In some aspects, the techniques described herein relate to a method, wherein generating the modified data packet includes applying a third label to the first data packet, the defined communication protocol is a Border Gateway Protocol, the third label is generated according to a Label Switching Protocol, and the second network device is a Label Switched Router.

In some aspects, the techniques described herein relate to a method, including: receiving, from the gateway device of the second VRF system, a second data packet including the first label; detecting a network disruption between the first network device and the second network device; and sending the second packet to a third network device of the first VRF system as a result of detecting the network disruption.

In some aspects, the techniques described herein relate to a method, wherein the first network device is a gateway device of the first VRF system and the second network device is a Label Switching Router of the first VRF system.

In some aspects, the techniques described herein relate to a method, including: receiving, by the first network device, an anycast next-hop address corresponding to a set of egress edge devices of the first VRF system.

In some aspects, the techniques described herein relate to a method, including: updating routing information stored in a memory of the first network device to include a set of path information including group information in which the first network device and a third network device of the first VRF system are identified as belonging to a same network device group.

Operations of processes described herein can be performed in any suitable order unless otherwise indicated herein or otherwise clearly contradicted by context. Processes described herein (or variations and/or combinations thereof) may be performed under the control of one or more computer systems configured with executable instructions and may be implemented as code (e.g., executable instructions, one or more computer programs or one or more applications) executing collectively on one or more processors, by hardware or combinations thereof. The code may be stored on a computer-readable storage medium, for example, in the form of a computer program comprising a plurality of instructions executable by one or more processors. The computer-readable storage medium may be non-transitory. In some embodiments, the code is stored on set of one or more non-transitory computer-readable storage media having stored thereon executable instructions that, when executed (i.e., as a result of being executed) by one or more processors of a computer system, cause the computer system to perform operations described herein. The set of non-transitory computer-readable storage media may comprise multiple non-transitory computer-readable storage media and one or more of individual non-transitory storage media of the multiple non-transitory computer-readable storage media may lack all of the code while the multiple non-transitory computer-readable storage media collectively store all of the code. Further, in some examples, the executable instructions are executed such that different instructions are executed by different processors. As an illustrative example, a non-transitory computer-readable storage medium may store instructions. A main CPU may execute some of the instructions and a graphics processor unit may execute other of the instructions. Generally, different components of a computer system may have separate processors and different processors may execute different subsets of the instructions.

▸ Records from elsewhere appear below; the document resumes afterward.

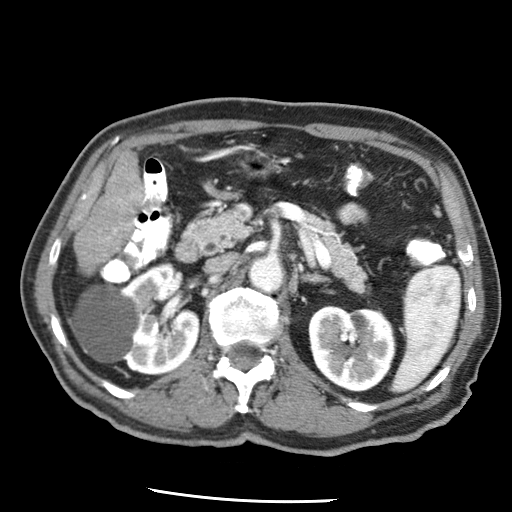
Contrast-enhanced abdominal CT (liver protocol), one axial slice; slice 14 of 79 in the series (ordered by position); reconstruction kernel STANDARD; 120 kVp; soft-tissue window (W 400 / L 40 HU); 2.5 mm slice thickness; 512 × 512 image matrix, field of view 320 × 320 mm. From the clinical record (not read from this slice): diagnosis: hepatocellular carcinoma (patient treated with transarterial chemoembolisation; whether this scan precedes or follows treatment is not stated here); TNM stage (as recorded): Stage-IIIA.
Outlined on this slice (semi-automatically segmented with operator editing):
- liver parenchyma outside the tumour (the mass and vessels are separate outlines, so this box may not span the whole liver): bounding box (x1, y1, x2, y2) in pixels: (102, 152, 140, 214)
- portal vein: (132, 194, 135, 197)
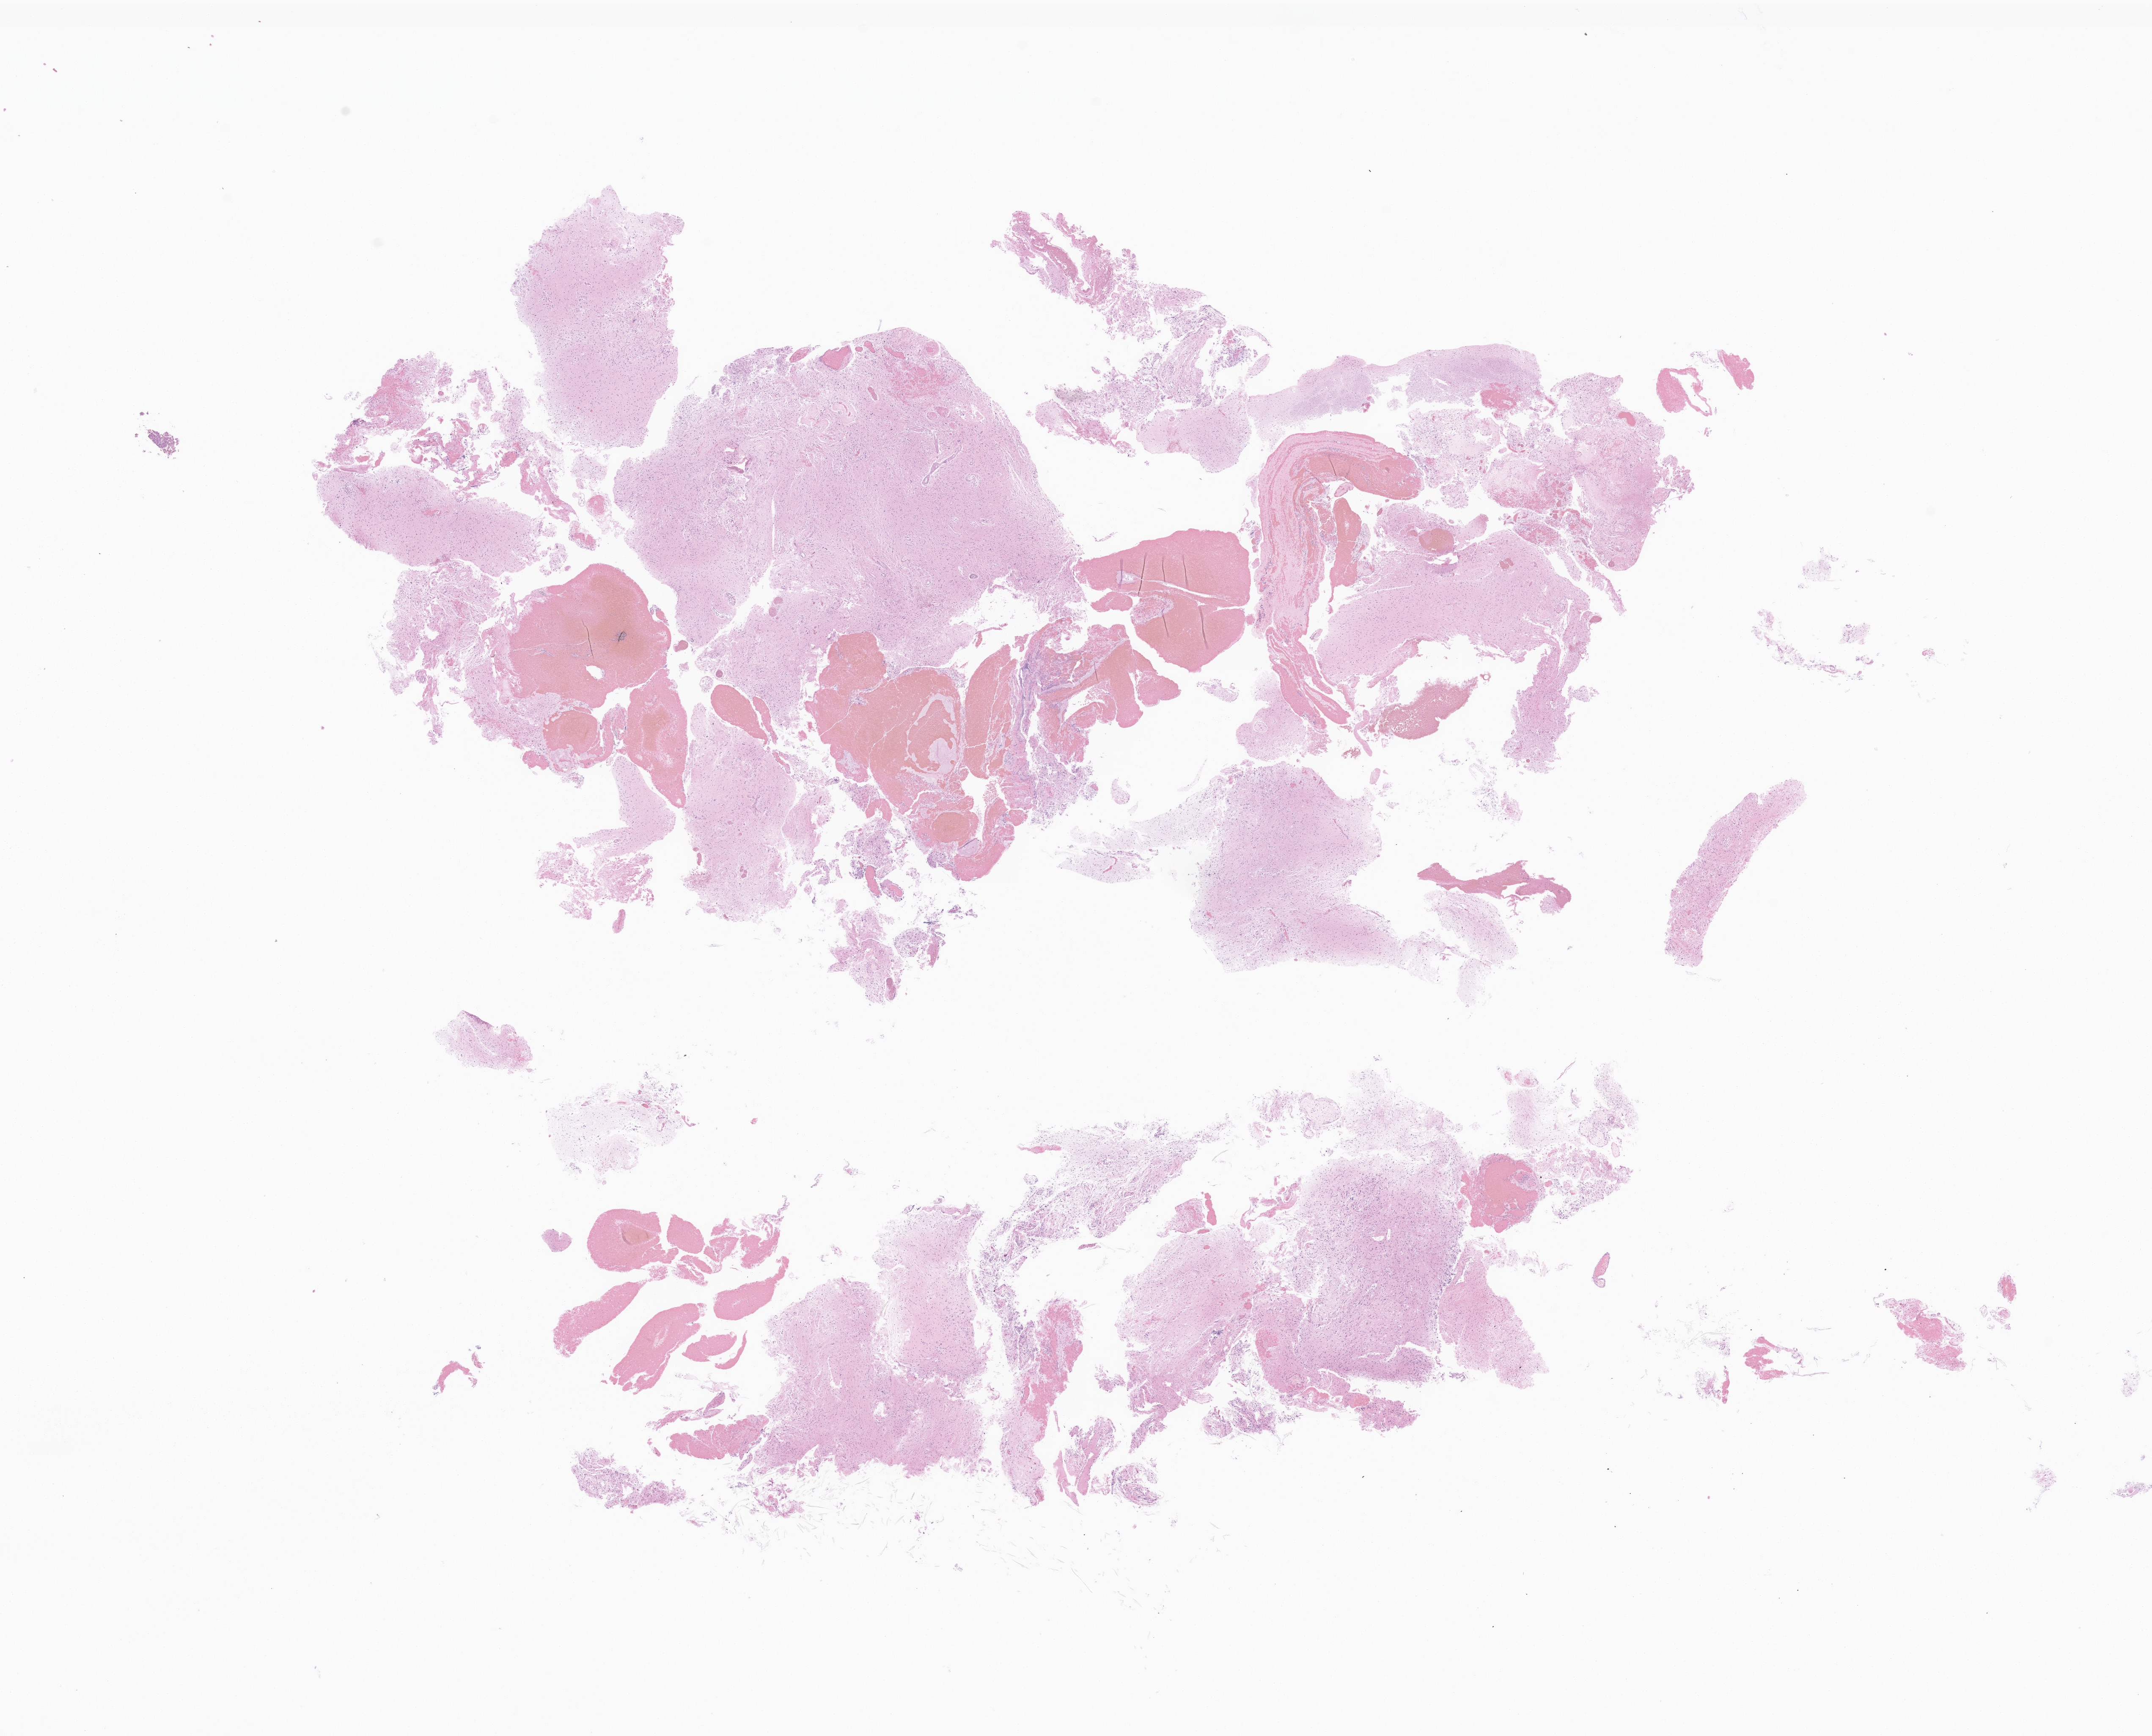
Whole-slide image, haematoxylin and eosin stain of tumor tissue from the brain, shown as a low-resolution overview of the whole scanned area (about 21.4 x 17.3 mm); formalin-fixed paraffin-embedded section. Patient: male, age 172 months (14 years 4 months).
- diagnosis (ICD-O-3 morphology term): Pilocytic astrocytoma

Accordingly, in some examples, computer systems are configured to implement one or more services that singly or collectively perform operations of processes described herein. Such computer systems may, for instance, be configured with applicable hardware and/or software that enable the performance of the operations. Further, computer systems that implement various embodiments of the present disclosure may, in some examples, be single devices and, in other examples, be distributed computer systems comprising multiple devices that operate differently such that the distributed computer system performs the operations described herein and such that a single device may not perform all operations.